In that role, Clibanoff prided himself on knowing everything about everyone, finding the diamonds in the rough who might get drafted in the second round or even contribute in a training camp. Now, his most important work is knowing everything he can about players who can make a difference for his team. Potential first-round choices naturally get the most attention, wherever they are in the world. And Clibanoff makes clear his information is just one piece of an evaluation puzzle the team uses.

"I remind myself, the game is evolving," Clibanoff said during the Temple-Memphis game. "You can't stick to what the game used to be like."

On the other hand, the fundamentals of what he needs to see don't completely change. Live visits are important to see how a prospect deals with "the physicality" of the game. Video work can supplement that. You need to project five years out to form an opinion but understand that it's dangerous to start rooting for your opinion to be right.

Advanced analytics can be helpful - Clibanoff was always a believer that numbers didn't lie - but he says they can be manipulated to prove points, positive or negative. If you like somebody, there's a number to prove it. Same if you don't.

"It's not like somebody invented a new turbine for a car," he says of all the advanced stats now in vogue.

He's married and the father of 13- and 11-year-old girls, on the road at least 15 to 17 nights a month, including stops in Denver. But his bosses, he said, always talk about making time for family. They mean it, he said.

And Philadelphia is a great place to be based, with East Coast stops so plentiful.

"There are probably 70 D-I schools within five hours," Clibanoff said. "In Denver, I think you have six."

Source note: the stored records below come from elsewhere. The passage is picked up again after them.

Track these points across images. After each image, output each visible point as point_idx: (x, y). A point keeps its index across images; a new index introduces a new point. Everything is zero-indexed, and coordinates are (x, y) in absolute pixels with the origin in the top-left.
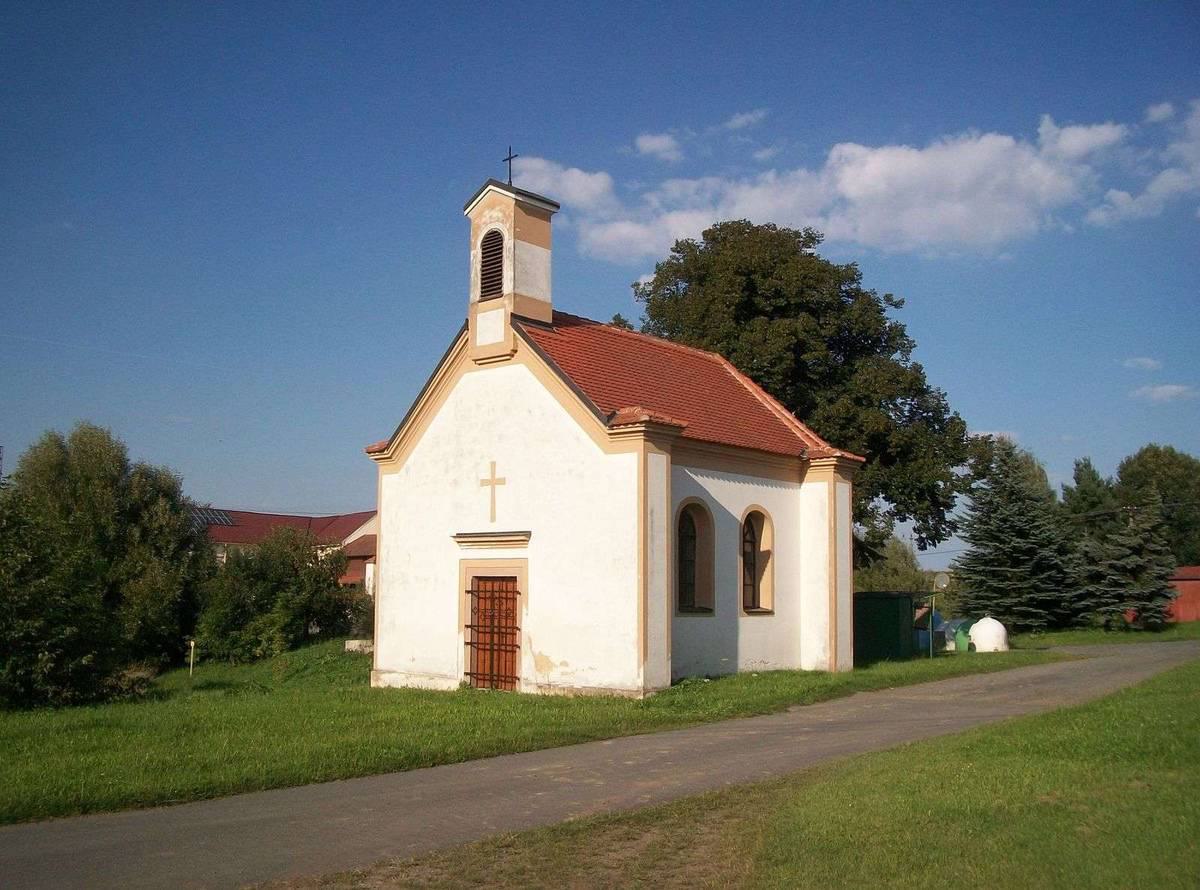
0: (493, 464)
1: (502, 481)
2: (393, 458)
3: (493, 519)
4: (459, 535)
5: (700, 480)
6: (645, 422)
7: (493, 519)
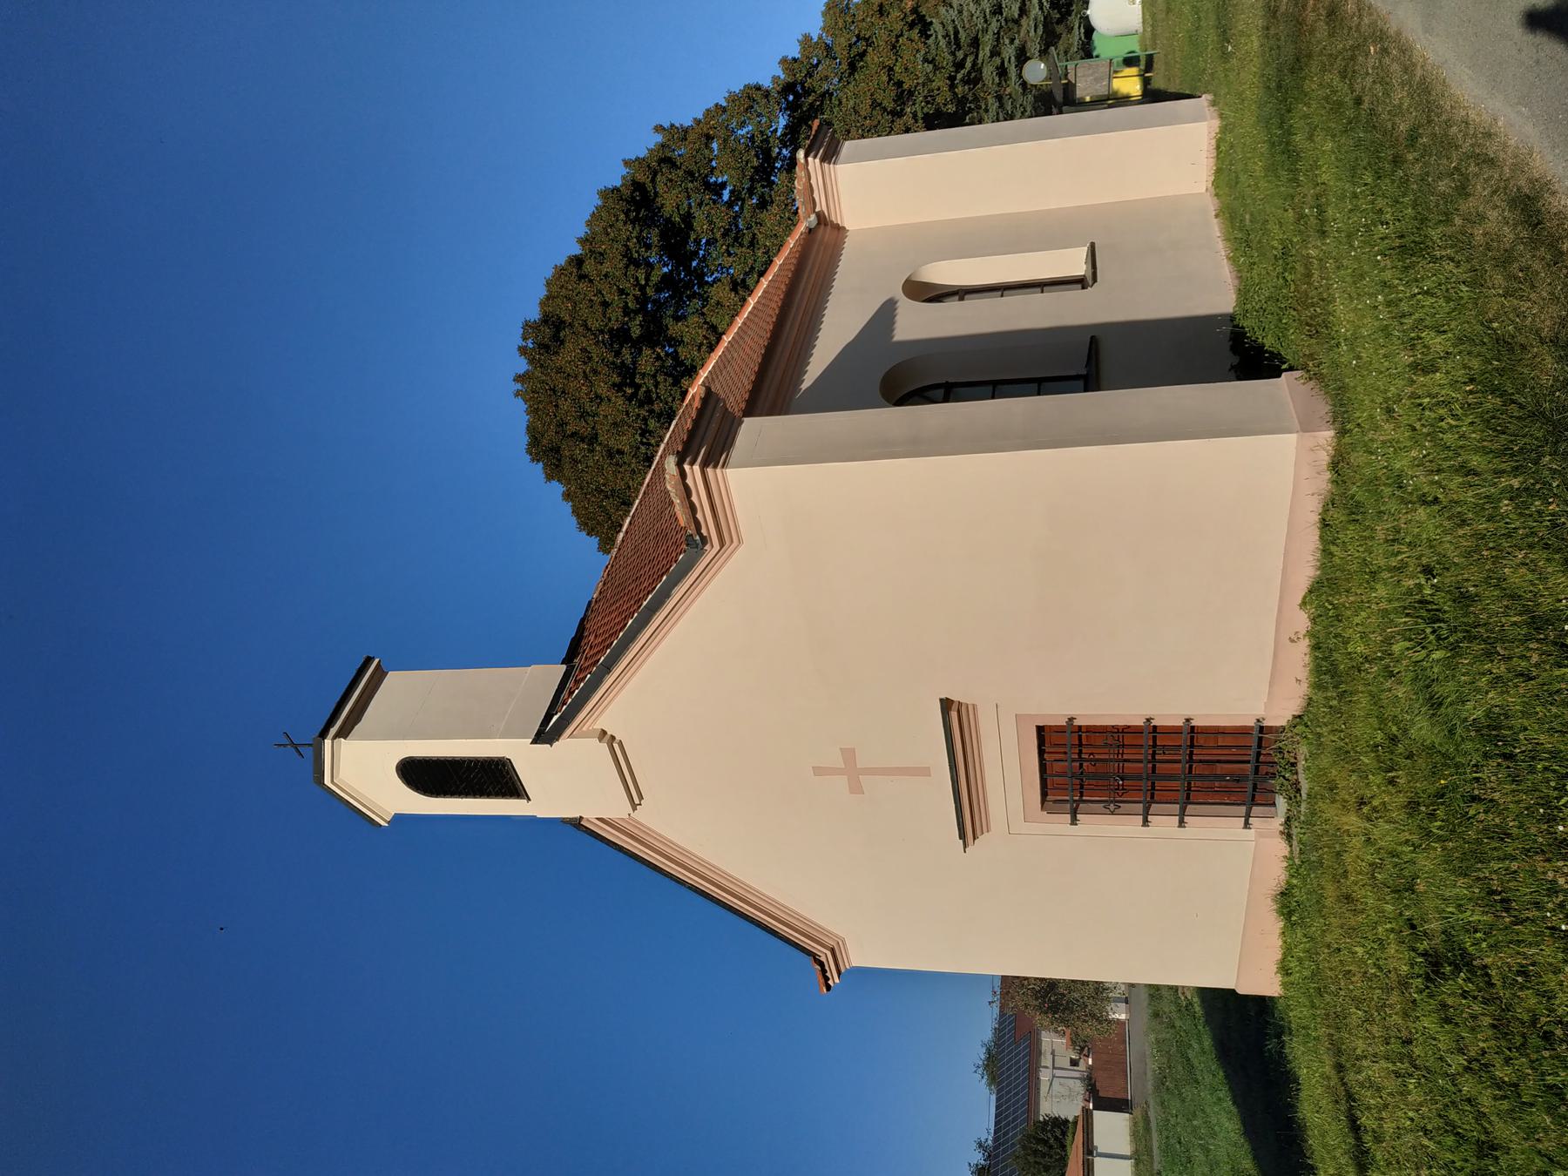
0: (818, 771)
1: (849, 754)
2: (832, 943)
3: (924, 772)
4: (962, 835)
5: (804, 386)
6: (680, 464)
7: (924, 772)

He sees the game in his own way, often having no distinct idea what the score is (although his guesses are pretty good). The game at the Liacouras Center ended, and he was out to his car. He'll write up a report from every game he sees. If only he knows what he saw, the information has limited value.

He still likes his job? What do you think?

"I'm not like, 'I got to go to work today,' " Clibanoff said. "I'm going to a basketball game."